28 janvier 2009
Du Tigre à l’enthymème
On a beaucoup parlé de l’enquête du Tigre qui a retracé des moments de la vie d’un parfait inconnu en cherchant et recoupant les traces qu’il avait laissées sur internet (encore un sujet que je vais éparpiller sur dix posts, autant vous prévenir).
Mais alors même que le Tigre déclare s’intéresser à « la confusion entre vie privée et vie publique » et à « l’idée qu’on ne fait pas vraiment attention aux informations privées disponibles sur internet, et que, une fois synthétisées, elles prennent un relief inquiétant » la parution de cette enquête a plutôt alimenté la thèse du monstrueux internet qui est comme une pieuvre géante qui pénétrerait dans nos maisons, violerait nos fils, volerait notre fric et surtout enfoncerait ses tentacules dans nos trous de nez pour nous lobotomiser le cerveau et se nourrir de sa substance blanche. Internet EST bodysnatchers. Une entité mystérieuse qui à elle seule serait la plus forte parce que conjuguant :
– le conseil des sages de Sion et leurs protocoles pour conquérir le monde
– les réseaux de pédophiles (notamment toulousains)
– les sections Al-Qaida basées notamment en Seine-Saint-Denis.
Rassurez-vous cependant.
Internet a deux ennemis qui le combattront jusqu’à la mort s’il le faut : la télé et Frédéric Lefebvre.
Parce que rire deux minutes par jour est nécessaire, on se refait un bout de la déclaration du député UMP des Hauts-de-Seine, proche du Président, et pas un genre d’homme à s’emballer pour rien et à faire de la démagogie en jouant sur les pires peurs plutôt que de s’adresser à la rationnalité du citoyen, non, Frédéric, il est au-dessus de ces procédés populistes, démonstration :
« Il aura fallu attendre que des établissements financiers soient en faillite, que la croissance soit au point mort, que des pays soient au bord du gouffre, pour que le monde se réveille et accepte enfin de construire un système régulé au plan international. Faudra-t-il attendre qu’il y ait des dégâts irréparables pour que le monde se décide à réguler Internet ?
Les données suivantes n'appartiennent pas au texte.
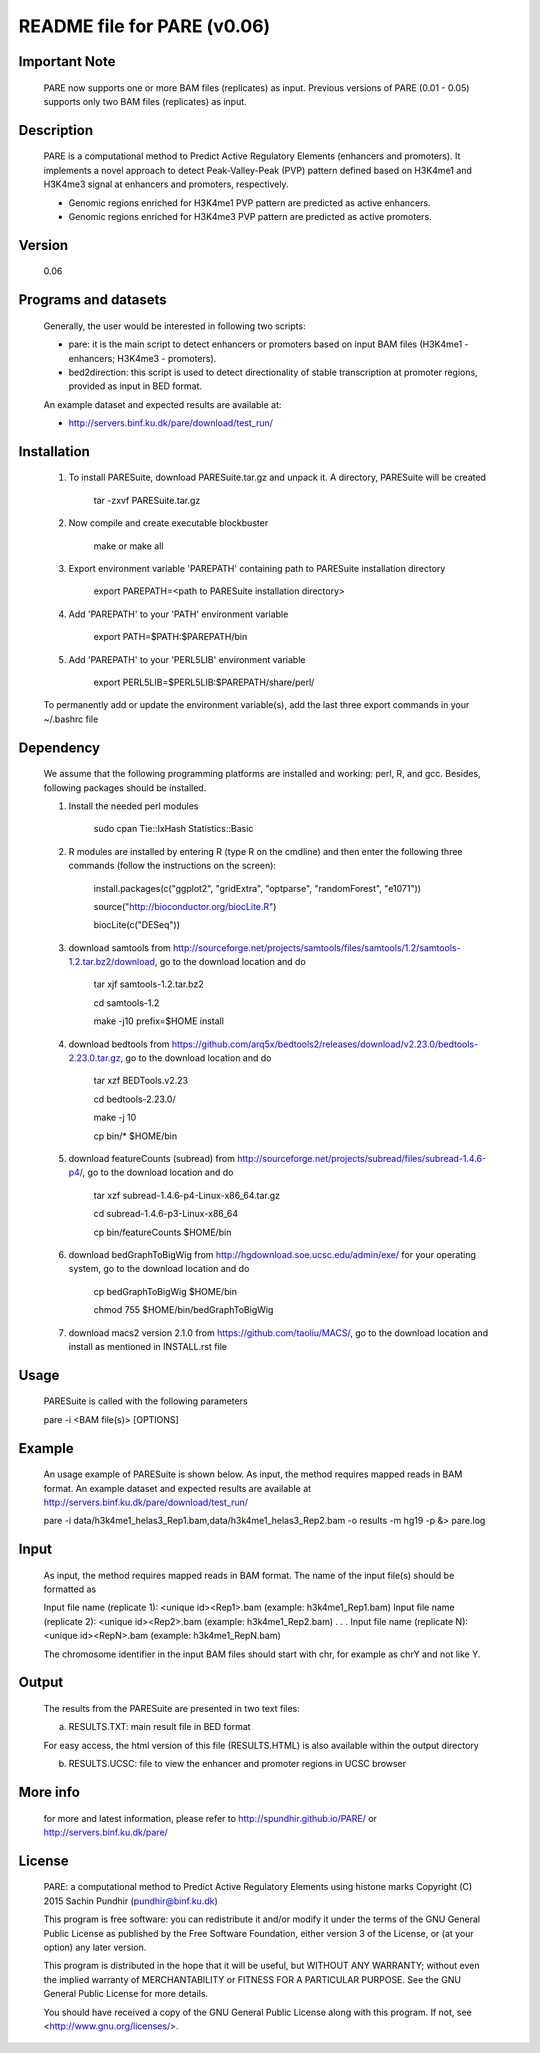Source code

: 
====================================================================
README file for PARE (v0.06)
====================================================================

Important Note
==============
    PARE now supports one or more BAM files (replicates) as input. Previous versions of PARE (0.01 - 0.05) supports only two BAM files (replicates) as input.

Description
===========
    PARE is a computational method to Predict Active Regulatory Elements (enhancers and promoters). It implements a novel approach to detect Peak-Valley-Peak (PVP) pattern defined based on H3K4me1 and H3K4me3 signal at enhancers and promoters, respectively.

    - Genomic regions enriched for H3K4me1 PVP pattern are predicted as active enhancers.

    - Genomic regions enriched for H3K4me3 PVP pattern are predicted as active promoters.

Version
=======
    0.06

Programs and datasets
=====================
    Generally, the user would be interested in following two scripts:

    - pare: it is the main script to detect enhancers or promoters based on input BAM files (H3K4me1 - enhancers; H3K4me3 - promoters).

    - bed2direction: this script is used to detect directionality of stable transcription at promoter regions, provided as input in BED format.

    An example dataset and expected results are available at:

    - http://servers.binf.ku.dk/pare/download/test_run/

Installation
============

    1. To install PARESuite, download PARESuite.tar.gz and unpack it. A directory, PARESuite will be created

        tar -zxvf PARESuite.tar.gz

    2. Now compile and create executable blockbuster

        make or make all

    3. Export environment variable 'PAREPATH' containing path to PARESuite installation directory

        export PAREPATH=<path to PARESuite installation directory>

    4. Add 'PAREPATH' to your 'PATH' environment variable

        export PATH=$PATH:$PAREPATH/bin

    5. Add 'PAREPATH' to your 'PERL5LIB' environment variable

        export PERL5LIB=$PERL5LIB:$PAREPATH/share/perl/

    To permanently add or update the environment variable(s), add the last three export commands in your ~/.bashrc file

Dependency
==========

    We assume that the following programming platforms are installed and working: perl, R, and gcc. Besides, following packages should be installed.

    1. Install the needed perl modules

        sudo cpan Tie::IxHash Statistics::Basic

    2. R modules are installed by entering R (type R on the cmdline) and then enter the following three commands (follow the instructions on the screen):

        install.packages(c("ggplot2", "gridExtra", "optparse", "randomForest", "e1071"))

        source("http://bioconductor.org/biocLite.R")

        biocLite(c("DESeq"))

    3. download samtools from http://sourceforge.net/projects/samtools/files/samtools/1.2/samtools-1.2.tar.bz2/download, go to the download location and do

        tar xjf samtools-1.2.tar.bz2

        cd samtools-1.2

        make -j10 prefix=$HOME install

    4. download bedtools from https://github.com/arq5x/bedtools2/releases/download/v2.23.0/bedtools-2.23.0.tar.gz, go to the download location and do

        tar xzf BEDTools.v2.23

        cd bedtools-2.23.0/

        make -j 10

        cp bin/* $HOME/bin

    5. download featureCounts (subread) from http://sourceforge.net/projects/subread/files/subread-1.4.6-p4/, go to the download location and do

        tar xzf subread-1.4.6-p4-Linux-x86_64.tar.gz
        
        cd subread-1.4.6-p3-Linux-x86_64
        
        cp bin/featureCounts $HOME/bin

    6. download bedGraphToBigWig from http://hgdownload.soe.ucsc.edu/admin/exe/ for your operating system, go to the download location and do

        cp bedGraphToBigWig $HOME/bin

        chmod 755 $HOME/bin/bedGraphToBigWig

    7. download macs2 version 2.1.0 from https://github.com/taoliu/MACS/, go to the download location and install as mentioned in INSTALL.rst file

Usage
=====

    PARESuite is called with the following parameters

    pare -i <BAM file(s)> [OPTIONS]

Example
=======

    An usage example of PARESuite is shown below. As input, the method requires mapped reads in BAM format. An example dataset and expected results are available at http://servers.binf.ku.dk/pare/download/test_run/

    pare -i data/h3k4me1_helas3_Rep1.bam,data/h3k4me1_helas3_Rep2.bam -o results -m hg19 -p &> pare.log

Input
=====

    As input, the method requires mapped reads in BAM format. The name of the input file(s) should be formatted as

    Input file name (replicate 1): <unique id><Rep1>.bam (example: h3k4me1_Rep1.bam)
    Input file name (replicate 2): <unique id><Rep2>.bam (example: h3k4me1_Rep2.bam)
    .
    .
    .
    Input file name (replicate N): <unique id><RepN>.bam (example: h3k4me1_RepN.bam)

    The chromosome identifier in the input BAM files should start with chr, for example as chrY and not like Y.

Output
======

    The results from the PARESuite are presented in two text files:

    a) RESULTS.TXT: main result file in BED format 

    For easy access, the html version of this file (RESULTS.HTML) is also available within the output directory

    b) RESULTS.UCSC: file to view the enhancer and promoter regions in UCSC browser

More info
=========

    for more and latest information, please refer to http://spundhir.github.io/PARE/ or http://servers.binf.ku.dk/pare/ 

License
=======

    PARE: a computational method to Predict Active Regulatory Elements using histone marks
    Copyright (C) 2015  Sachin Pundhir (pundhir@binf.ku.dk)

    This program is free software: you can redistribute it and/or modify
    it under the terms of the GNU General Public License as published by
    the Free Software Foundation, either version 3 of the License, or
    (at your option) any later version.

    This program is distributed in the hope that it will be useful,
    but WITHOUT ANY WARRANTY; without even the implied warranty of
    MERCHANTABILITY or FITNESS FOR A PARTICULAR PURPOSE.  See the
    GNU General Public License for more details.

    You should have received a copy of the GNU General Public License
    along with this program.  If not, see <http://www.gnu.org/licenses/>.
L’absence de régulation financière a provoqué des faillites. L’absence de régulation du Net provoque chaque jour des victimes ! Combien faudra-t-il de jeunes filles violées pour que les autorités réagissent ? Combien faudra-t-il de morts suite à l’absorption de faux médicaments ? Combien faudra-t-il d’adolescents manipulés ? Combien faudra-t-il de bombes artisanales explosant aux quatre coins du monde ? Combien faudra-t-il de créateurs ruinés par le pillage de leurs œuvres ?
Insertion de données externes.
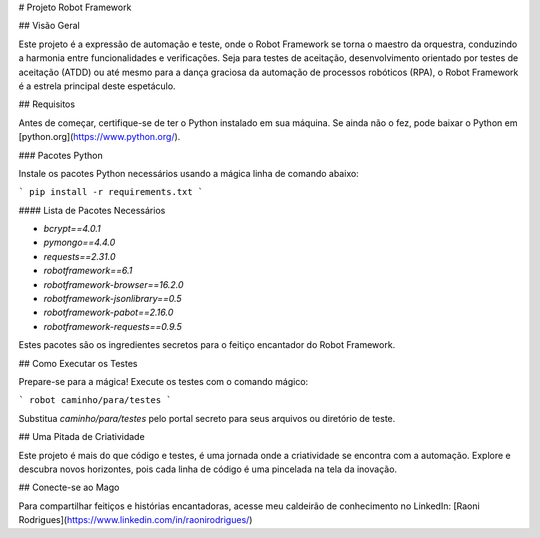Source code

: # Projeto Robot Framework

## Visão Geral

Este projeto é a expressão de automação e teste, onde o Robot Framework se torna o maestro da orquestra, conduzindo a harmonia entre funcionalidades e verificações. Seja para testes de aceitação, desenvolvimento orientado por testes de aceitação (ATDD) ou até mesmo para a dança graciosa da automação de processos robóticos (RPA), o Robot Framework é a estrela principal deste espetáculo.

## Requisitos

Antes de começar, certifique-se de ter o Python instalado em sua máquina. Se ainda não o fez, pode baixar o Python em [python.org](https://www.python.org/).

### Pacotes Python

Instale os pacotes Python necessários usando a mágica linha de comando abaixo:

```
pip install -r requirements.txt
```

#### Lista de Pacotes Necessários

- `bcrypt==4.0.1`
- `pymongo==4.4.0`
- `requests==2.31.0`
- `robotframework==6.1`
- `robotframework-browser==16.2.0`
- `robotframework-jsonlibrary==0.5`
- `robotframework-pabot==2.16.0`
- `robotframework-requests==0.9.5`

Estes pacotes são os ingredientes secretos para o feitiço encantador do Robot Framework.

## Como Executar os Testes

Prepare-se para a mágica! Execute os testes com o comando mágico:

```
robot caminho/para/testes
```

Substitua `caminho/para/testes` pelo portal secreto para seus arquivos ou diretório de teste.

## Uma Pitada de Criatividade

Este projeto é mais do que código e testes, é uma jornada onde a criatividade se encontra com a automação. Explore e descubra novos horizontes, pois cada linha de código é uma pincelada na tela da inovação.

## Conecte-se ao Mago

Para compartilhar feitiços e histórias encantadoras, acesse meu caldeirão de conhecimento no LinkedIn: [Raoni Rodrigues](https://www.linkedin.com/in/raonirodrigues/)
Il est temps, mes chers collègues, que se réunisse un G20 du Net qui décide de réguler ce mode de communication moderne envahi par toutes les mafias du monde.
[…] La mafia s’est toujours développée là ou l’État était absent ; de même, les trafiquants d’armes, de médicaments ou d’objets volés et les proxénètes ont trouvé refuge sur Internet, et les psychopathes, les violeurs, les racistes et les voleurs y ont fait leur nid. »
L’échange à l’Assemblée Nationale est à lire en entier ICI.
On notera que Fredo a potassé son Zola, et connait le pouvoir d’une anaphore bien placée (« combien faudra-t-il » x5). Il connait surtout la valeur d’un sophisme. Et moi, personnellement, j’adore reconstruire les sophismes sous-jacents aux argumentations foireuses. Là, il s’agit plus précisément d’un enthymème (c’est-à-dire qu’une des prémisses n’est en réalité qu’un préjugé couramment répandu).
Prémisse majeure : le système économique mondial est le théâtre d’excès dont la société est victime (vrai)
Prémisse mineure : internet est le théâtre d’excès dont la société est victime (= préjugé courant sur la dangerosité du net)
Conclusion : internet et l’économie mondiale libérale suivent le même régime, ce qui est bon pour l’un est donc forcément bon pour l’autre. (comprendre régulons l’un et l’autre)
En rhétorique, l’enthymème, bien que fort efficace, c’est un peu le sophisme du pauvre, une suite d’impressions mises bout à bout pour faire croire à une logique implacable là où tout n’est qu’amalgame boiteux.
A ce rythme, je me demande combien je peux mettre de posts pour arriver à mon sujet.